Saturday, June 17, 2017

Breakaways

I found this article in Texas Monthly, about Holy Family American Catholic Church here in Austin, to be particularly interesting. The 'American Catholic Church in the United States' is an example of what is known as 'Independent Catholicism' -- High Church Protestantism, in fact, although they sometimes get offended when you point out that there is literally no difference between them and the Episcopalians except that the latter are better at it. There are lots of little splinter groups of this sort; I hadn't heard of this particular one before, but it is of the usual pattern. These religious movements survive by a process of sweeping up people alienated -- for any of infinite number of reasons -- from their Catholic communities and promising a more congenial atmosphere. One can always predict offhand how they will describe it -- more compassionate, more inclusive, more relevant to the modern world. Not all do, but those that officially allow contraception or celebrate same-sex marriage or ordination of women advertise it. And the predictability is not surprising; they are in fact the liberal reflections of their conservative opposites, sedevacantists (which, contrary to some classifications, I do not consider Independent Catholics, for a number of reasons too complicated to get into), and exhibit much the same range -- and lack of range -- and for the same reason that if they weren't within that limited range of options, they would be in communion with Rome or not be calling themselves Catholic. There are only so many things you can be if you insist on being neither hot nor cold.

The world of Independent Catholicism or Breakaway Catholicism or Pseudo-Catholicism -- as a Catholic would certainly consider them -- is a very complicated one, and there is no general formula for evaluating them. The most massive group are churches linked by the Bonn Agreement, which guaranteed sacramental intercommunion between the Anglican Communion and the Union of Utrecht (Old Catholics, as they are sometimes called), although sometimes these are not given the actual label of Independent Catholic. The Union of Scranton (consisting primarily of the Polish National Catholic Church and the Nordic Catholic Church), which is not part of the Bonn Agreement, is somewhat more conservative; the PNCC originally broke away due specifically to a real failure of American bishops to provide adequately for the needs of Polish immigrants, so it has drifted far less than most Independent Catholic churches. (This is a general pattern; Breakaways arising from specifically identifiable injustices, perceived or real, tend to drift very slowly around where they started, while Breakaways of a more general type tend to accelerate away.) All of the PNCC's sacraments, while illicit, are consistently valid, which is no longer true of the Union of Utrecht. PNCC is a Canon 844 §2 church, which means that Roman Catholics may sometimes receive Eucharist, Reconciliation, or Unction from the PNCC in emergency situations, whereas Union of Utrecht churches are not -- individual ministers may have legitimate orders, and thus valid sacraments, but no general guarantee of this exists.

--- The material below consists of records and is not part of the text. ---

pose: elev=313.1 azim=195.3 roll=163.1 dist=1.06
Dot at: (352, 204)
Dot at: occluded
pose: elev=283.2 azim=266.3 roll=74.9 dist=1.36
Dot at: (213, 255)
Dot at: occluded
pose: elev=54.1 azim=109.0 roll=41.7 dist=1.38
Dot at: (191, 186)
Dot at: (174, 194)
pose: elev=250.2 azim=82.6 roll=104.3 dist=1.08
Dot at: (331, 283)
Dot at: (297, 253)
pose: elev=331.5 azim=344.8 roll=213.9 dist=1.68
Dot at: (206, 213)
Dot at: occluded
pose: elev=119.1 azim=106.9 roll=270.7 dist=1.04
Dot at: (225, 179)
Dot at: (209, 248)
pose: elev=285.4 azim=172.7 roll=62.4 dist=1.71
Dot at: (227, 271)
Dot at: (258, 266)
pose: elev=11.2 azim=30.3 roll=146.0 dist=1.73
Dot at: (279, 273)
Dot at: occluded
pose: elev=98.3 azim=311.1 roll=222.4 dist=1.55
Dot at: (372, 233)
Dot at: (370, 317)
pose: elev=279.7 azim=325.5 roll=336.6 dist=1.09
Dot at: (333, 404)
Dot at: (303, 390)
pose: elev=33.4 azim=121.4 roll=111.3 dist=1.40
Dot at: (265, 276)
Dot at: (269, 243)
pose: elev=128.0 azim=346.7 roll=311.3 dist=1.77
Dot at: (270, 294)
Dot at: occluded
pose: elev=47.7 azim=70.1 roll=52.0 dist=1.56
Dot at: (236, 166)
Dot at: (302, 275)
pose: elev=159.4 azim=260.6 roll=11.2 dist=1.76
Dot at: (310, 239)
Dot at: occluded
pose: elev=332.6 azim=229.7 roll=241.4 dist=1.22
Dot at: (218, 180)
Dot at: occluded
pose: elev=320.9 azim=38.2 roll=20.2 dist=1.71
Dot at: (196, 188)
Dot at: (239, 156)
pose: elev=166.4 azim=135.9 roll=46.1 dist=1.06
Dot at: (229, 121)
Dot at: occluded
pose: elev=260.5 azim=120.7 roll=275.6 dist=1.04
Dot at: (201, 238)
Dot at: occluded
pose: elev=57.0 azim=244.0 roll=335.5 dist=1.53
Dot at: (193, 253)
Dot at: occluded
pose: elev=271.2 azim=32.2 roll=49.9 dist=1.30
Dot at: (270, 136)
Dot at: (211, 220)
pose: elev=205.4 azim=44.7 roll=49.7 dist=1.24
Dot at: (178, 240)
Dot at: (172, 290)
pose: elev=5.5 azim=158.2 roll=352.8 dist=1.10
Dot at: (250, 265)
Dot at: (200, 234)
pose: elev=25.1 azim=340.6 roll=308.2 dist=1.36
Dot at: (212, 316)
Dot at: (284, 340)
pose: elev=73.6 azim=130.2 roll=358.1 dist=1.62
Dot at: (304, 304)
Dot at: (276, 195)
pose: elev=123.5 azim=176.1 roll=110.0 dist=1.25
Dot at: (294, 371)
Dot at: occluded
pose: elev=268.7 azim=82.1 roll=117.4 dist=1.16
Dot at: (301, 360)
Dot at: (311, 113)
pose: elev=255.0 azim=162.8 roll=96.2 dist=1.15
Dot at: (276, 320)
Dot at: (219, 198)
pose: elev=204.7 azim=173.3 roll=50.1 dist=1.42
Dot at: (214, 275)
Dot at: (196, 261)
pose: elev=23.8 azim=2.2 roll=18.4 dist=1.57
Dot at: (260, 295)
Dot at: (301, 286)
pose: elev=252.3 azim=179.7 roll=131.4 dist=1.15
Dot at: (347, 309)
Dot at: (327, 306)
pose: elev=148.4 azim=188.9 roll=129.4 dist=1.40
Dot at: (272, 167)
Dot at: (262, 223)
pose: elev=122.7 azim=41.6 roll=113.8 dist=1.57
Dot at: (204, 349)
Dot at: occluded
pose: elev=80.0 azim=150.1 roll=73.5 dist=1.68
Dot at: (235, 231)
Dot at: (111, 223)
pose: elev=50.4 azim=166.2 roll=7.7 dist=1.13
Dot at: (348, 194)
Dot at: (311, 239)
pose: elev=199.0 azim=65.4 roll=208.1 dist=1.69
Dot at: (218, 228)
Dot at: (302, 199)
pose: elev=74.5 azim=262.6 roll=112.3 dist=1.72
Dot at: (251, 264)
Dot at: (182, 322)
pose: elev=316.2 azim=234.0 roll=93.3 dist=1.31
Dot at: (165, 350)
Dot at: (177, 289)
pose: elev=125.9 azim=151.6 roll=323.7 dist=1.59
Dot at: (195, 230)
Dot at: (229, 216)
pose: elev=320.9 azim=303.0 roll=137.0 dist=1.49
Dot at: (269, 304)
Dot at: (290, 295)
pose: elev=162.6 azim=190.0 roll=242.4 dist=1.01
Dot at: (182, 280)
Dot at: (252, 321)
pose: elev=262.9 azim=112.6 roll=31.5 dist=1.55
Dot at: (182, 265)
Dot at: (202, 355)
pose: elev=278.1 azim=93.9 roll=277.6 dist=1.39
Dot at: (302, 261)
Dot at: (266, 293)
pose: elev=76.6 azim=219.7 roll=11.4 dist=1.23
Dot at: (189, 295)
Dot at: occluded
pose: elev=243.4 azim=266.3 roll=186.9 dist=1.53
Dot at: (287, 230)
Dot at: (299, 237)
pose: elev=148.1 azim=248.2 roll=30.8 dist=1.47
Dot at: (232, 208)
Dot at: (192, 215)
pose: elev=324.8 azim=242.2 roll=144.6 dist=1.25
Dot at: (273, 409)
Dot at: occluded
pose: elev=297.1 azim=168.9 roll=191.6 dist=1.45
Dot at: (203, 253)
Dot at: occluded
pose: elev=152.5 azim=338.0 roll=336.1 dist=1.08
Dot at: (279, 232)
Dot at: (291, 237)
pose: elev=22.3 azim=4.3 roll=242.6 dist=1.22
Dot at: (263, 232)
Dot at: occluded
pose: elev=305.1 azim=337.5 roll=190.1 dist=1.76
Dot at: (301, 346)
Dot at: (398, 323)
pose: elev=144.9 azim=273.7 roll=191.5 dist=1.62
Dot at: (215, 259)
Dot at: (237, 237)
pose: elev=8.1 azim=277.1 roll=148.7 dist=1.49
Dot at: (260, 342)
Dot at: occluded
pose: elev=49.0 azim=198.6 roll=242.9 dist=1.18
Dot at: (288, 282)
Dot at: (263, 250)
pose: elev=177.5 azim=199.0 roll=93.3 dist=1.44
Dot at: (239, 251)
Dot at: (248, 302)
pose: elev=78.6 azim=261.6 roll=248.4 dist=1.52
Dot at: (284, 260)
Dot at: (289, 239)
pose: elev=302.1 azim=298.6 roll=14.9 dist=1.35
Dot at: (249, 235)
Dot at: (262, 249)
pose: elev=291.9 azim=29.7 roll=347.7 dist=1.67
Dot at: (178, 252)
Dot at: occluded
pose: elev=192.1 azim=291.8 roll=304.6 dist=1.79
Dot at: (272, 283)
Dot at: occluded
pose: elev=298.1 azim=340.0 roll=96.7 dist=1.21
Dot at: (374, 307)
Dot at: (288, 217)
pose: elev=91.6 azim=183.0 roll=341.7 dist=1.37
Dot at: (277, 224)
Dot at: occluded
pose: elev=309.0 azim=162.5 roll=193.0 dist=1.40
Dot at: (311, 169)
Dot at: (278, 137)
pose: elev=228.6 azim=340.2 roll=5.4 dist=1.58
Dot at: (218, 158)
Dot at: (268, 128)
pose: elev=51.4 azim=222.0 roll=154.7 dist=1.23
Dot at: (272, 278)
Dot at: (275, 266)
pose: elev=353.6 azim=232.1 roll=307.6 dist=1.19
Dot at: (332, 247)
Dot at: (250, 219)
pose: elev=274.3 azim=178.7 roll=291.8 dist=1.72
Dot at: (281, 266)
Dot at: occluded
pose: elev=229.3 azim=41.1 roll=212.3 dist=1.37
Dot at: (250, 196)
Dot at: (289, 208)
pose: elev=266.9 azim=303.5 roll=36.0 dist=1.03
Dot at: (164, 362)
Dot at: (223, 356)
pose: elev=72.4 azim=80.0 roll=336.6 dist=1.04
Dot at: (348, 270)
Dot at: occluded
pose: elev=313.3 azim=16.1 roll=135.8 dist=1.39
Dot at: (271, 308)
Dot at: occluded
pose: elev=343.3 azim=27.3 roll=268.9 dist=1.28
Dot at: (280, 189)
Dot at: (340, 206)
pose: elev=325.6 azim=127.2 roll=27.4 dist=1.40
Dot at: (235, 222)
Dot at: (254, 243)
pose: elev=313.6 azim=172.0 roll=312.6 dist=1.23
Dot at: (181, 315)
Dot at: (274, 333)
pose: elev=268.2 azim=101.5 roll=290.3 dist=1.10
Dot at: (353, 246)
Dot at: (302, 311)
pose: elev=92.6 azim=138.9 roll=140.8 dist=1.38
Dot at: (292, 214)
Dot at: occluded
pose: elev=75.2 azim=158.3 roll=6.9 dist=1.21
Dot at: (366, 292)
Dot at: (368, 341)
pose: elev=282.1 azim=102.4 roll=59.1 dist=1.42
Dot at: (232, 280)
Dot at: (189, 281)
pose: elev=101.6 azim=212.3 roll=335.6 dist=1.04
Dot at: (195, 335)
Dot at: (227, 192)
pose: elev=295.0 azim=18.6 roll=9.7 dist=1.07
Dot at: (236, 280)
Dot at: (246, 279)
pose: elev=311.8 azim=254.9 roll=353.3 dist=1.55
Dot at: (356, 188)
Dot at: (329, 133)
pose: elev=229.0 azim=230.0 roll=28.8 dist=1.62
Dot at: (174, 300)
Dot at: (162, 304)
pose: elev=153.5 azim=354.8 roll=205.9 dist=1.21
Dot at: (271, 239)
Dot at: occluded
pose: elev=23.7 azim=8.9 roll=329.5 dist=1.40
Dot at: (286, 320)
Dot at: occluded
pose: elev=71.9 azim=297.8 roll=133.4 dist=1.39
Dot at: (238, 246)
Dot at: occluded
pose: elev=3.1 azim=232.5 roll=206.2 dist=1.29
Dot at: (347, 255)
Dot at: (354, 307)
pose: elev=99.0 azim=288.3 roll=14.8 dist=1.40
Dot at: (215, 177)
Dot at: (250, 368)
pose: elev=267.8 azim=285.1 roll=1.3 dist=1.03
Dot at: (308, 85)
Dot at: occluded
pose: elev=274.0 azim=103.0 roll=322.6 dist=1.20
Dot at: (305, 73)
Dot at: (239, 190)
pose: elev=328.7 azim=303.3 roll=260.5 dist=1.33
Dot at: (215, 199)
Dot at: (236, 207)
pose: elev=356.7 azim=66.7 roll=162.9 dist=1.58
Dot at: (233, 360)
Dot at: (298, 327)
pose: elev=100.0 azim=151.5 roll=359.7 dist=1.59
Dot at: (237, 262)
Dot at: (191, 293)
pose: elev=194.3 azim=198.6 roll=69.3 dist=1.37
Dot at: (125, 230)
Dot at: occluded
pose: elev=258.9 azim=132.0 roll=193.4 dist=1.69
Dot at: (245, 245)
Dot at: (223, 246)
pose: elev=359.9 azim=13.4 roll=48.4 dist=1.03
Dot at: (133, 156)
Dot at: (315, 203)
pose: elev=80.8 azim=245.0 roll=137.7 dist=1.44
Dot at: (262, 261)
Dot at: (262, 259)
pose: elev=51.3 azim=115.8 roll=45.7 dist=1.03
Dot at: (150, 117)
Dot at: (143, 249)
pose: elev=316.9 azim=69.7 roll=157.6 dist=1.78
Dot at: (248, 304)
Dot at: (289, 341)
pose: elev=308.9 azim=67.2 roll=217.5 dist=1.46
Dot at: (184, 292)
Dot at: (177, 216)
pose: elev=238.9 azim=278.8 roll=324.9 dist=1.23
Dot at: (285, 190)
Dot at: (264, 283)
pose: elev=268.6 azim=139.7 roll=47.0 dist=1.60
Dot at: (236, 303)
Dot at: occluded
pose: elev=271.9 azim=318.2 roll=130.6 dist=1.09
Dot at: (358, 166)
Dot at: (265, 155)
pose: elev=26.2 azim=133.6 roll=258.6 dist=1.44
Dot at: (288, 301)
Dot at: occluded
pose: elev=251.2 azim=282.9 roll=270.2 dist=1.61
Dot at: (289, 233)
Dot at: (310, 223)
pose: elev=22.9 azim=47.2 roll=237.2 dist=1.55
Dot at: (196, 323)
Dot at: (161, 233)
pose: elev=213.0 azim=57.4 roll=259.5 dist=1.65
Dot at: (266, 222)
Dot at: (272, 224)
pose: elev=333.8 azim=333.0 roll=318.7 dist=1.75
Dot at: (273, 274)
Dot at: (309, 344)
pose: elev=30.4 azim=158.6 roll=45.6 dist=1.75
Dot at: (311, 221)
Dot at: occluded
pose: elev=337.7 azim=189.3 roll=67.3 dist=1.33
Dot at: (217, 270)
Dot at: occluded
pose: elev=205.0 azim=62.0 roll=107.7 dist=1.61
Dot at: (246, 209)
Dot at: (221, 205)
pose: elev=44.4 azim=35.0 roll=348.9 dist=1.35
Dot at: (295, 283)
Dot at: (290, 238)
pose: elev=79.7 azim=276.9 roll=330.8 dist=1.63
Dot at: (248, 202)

The ancient Apostolic Churches are all 844 §2, while Breakaways are very rarely so, and thus the distinction ends up being a quite significant one.

The Ecumenical Catholic Communion, farther out still, is probably the largest coherent mass that is not part of one of these communions.

Outside these, though, the label is a grab-bag of many different splinters. The American National Catholic Church and the American Catholic Church in the United States -- which are not the same -- are each big on particular liberal interpretations of the Second Vatican Council; the Antiochian Catholic Church in America has a mix-and-match of Oriental Orthodox practice and theology. The Iglesia Católica Apostólica Mexicana, which is the one that actually annoys me, is a church invented by the government of Mexico in 1925 amidst the persecutions of Catholics that led to the Cristero War. If there is any Independent Catholic denomination whose existence defies all reasonableness and decency, it is the quisling ICAM.

It's an interesting phenomenon. It's a very old one as well. Most Breakaways through the centuries have tended to fade away unless they have secular support, but they have always existed, and inevitably arise when catechesis or priestly formation or episcopal teaching are bad, or when secular powers decide that having their own particular church would be easier than dealing with a universal Church. The problem they always face is that there doesn't seem to be a path that's neither Protestant nor parasite -- that is, they all tend either to become indistinguishable from Protestants or they survive only by continually picking off alienated Catholics. I suspect that we will see more of them in the near future; build-your-own-church is a very powerful temptation.